Exercise aim
Exactly the lines below from the one with "left elbow: (160, 240)" up to and including the one with "left elbow: (325, 256)" make up the answer, with nothing else added.

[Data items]

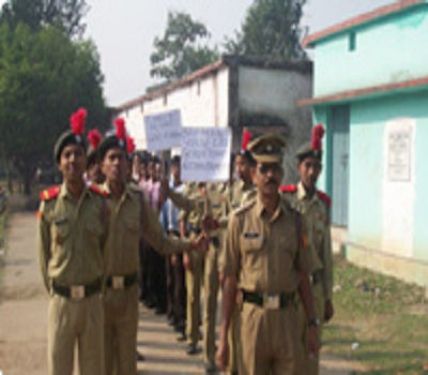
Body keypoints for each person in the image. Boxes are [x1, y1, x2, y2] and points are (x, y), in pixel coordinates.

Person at [99, 118, 206, 375]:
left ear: (127, 164)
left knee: (127, 363)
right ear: (102, 165)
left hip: (128, 295)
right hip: (99, 295)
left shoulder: (137, 200)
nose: (116, 163)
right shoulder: (92, 201)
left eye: (121, 158)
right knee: (101, 363)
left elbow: (160, 240)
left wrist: (190, 244)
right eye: (111, 158)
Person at [216, 133, 320, 375]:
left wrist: (313, 323)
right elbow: (229, 280)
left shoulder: (296, 221)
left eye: (275, 168)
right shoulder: (238, 221)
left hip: (287, 320)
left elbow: (304, 275)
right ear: (254, 175)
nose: (270, 175)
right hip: (253, 320)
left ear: (283, 174)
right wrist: (223, 337)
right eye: (264, 169)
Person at [37, 108, 108, 375]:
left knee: (94, 370)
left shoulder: (100, 203)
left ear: (85, 160)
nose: (73, 160)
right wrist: (56, 289)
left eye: (78, 154)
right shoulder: (50, 204)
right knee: (59, 369)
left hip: (92, 302)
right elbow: (44, 254)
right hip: (62, 303)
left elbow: (106, 248)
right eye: (67, 155)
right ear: (59, 163)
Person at [281, 124, 334, 374]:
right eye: (307, 166)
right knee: (291, 352)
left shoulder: (322, 205)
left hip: (315, 289)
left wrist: (329, 297)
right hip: (292, 289)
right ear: (299, 168)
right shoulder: (287, 200)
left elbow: (325, 256)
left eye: (316, 167)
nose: (312, 172)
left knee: (313, 354)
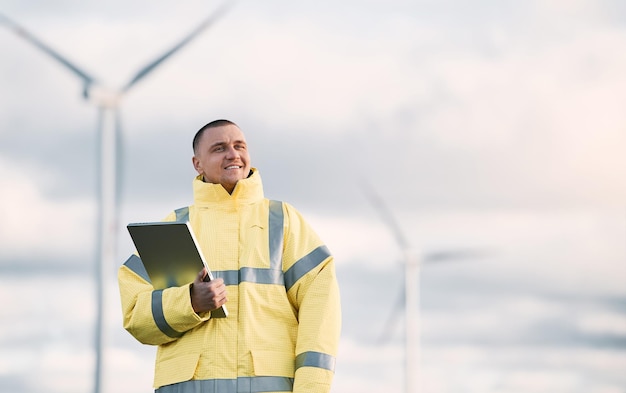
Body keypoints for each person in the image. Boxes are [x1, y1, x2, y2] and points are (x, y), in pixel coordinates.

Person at [118, 119, 342, 393]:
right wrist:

Final answer
left elbow: (160, 240)
left wrist: (190, 244)
right eye: (111, 158)
Person at [216, 133, 320, 375]:
left wrist: (313, 323)
right elbow: (229, 280)
left shoulder: (296, 221)
left eye: (275, 168)
right shoulder: (238, 221)
left hip: (287, 320)
left elbow: (304, 275)
right ear: (254, 175)
nose: (270, 175)
right hip: (253, 320)
left ear: (283, 174)
right wrist: (223, 337)
right eye: (264, 169)
Person at [37, 108, 108, 375]:
left knee: (94, 370)
left shoulder: (100, 203)
left ear: (85, 160)
nose: (73, 160)
right wrist: (56, 289)
left eye: (78, 154)
right shoulder: (50, 204)
right knee: (59, 369)
left hip: (92, 302)
right elbow: (44, 254)
right hip: (62, 303)
left elbow: (106, 248)
right eye: (67, 155)
right ear: (59, 163)
Person at [281, 124, 334, 374]:
right eye: (307, 166)
right knee: (291, 352)
left shoulder: (322, 205)
left hip: (315, 289)
left wrist: (329, 297)
right hip: (292, 289)
right ear: (299, 168)
right shoulder: (287, 200)
left elbow: (325, 256)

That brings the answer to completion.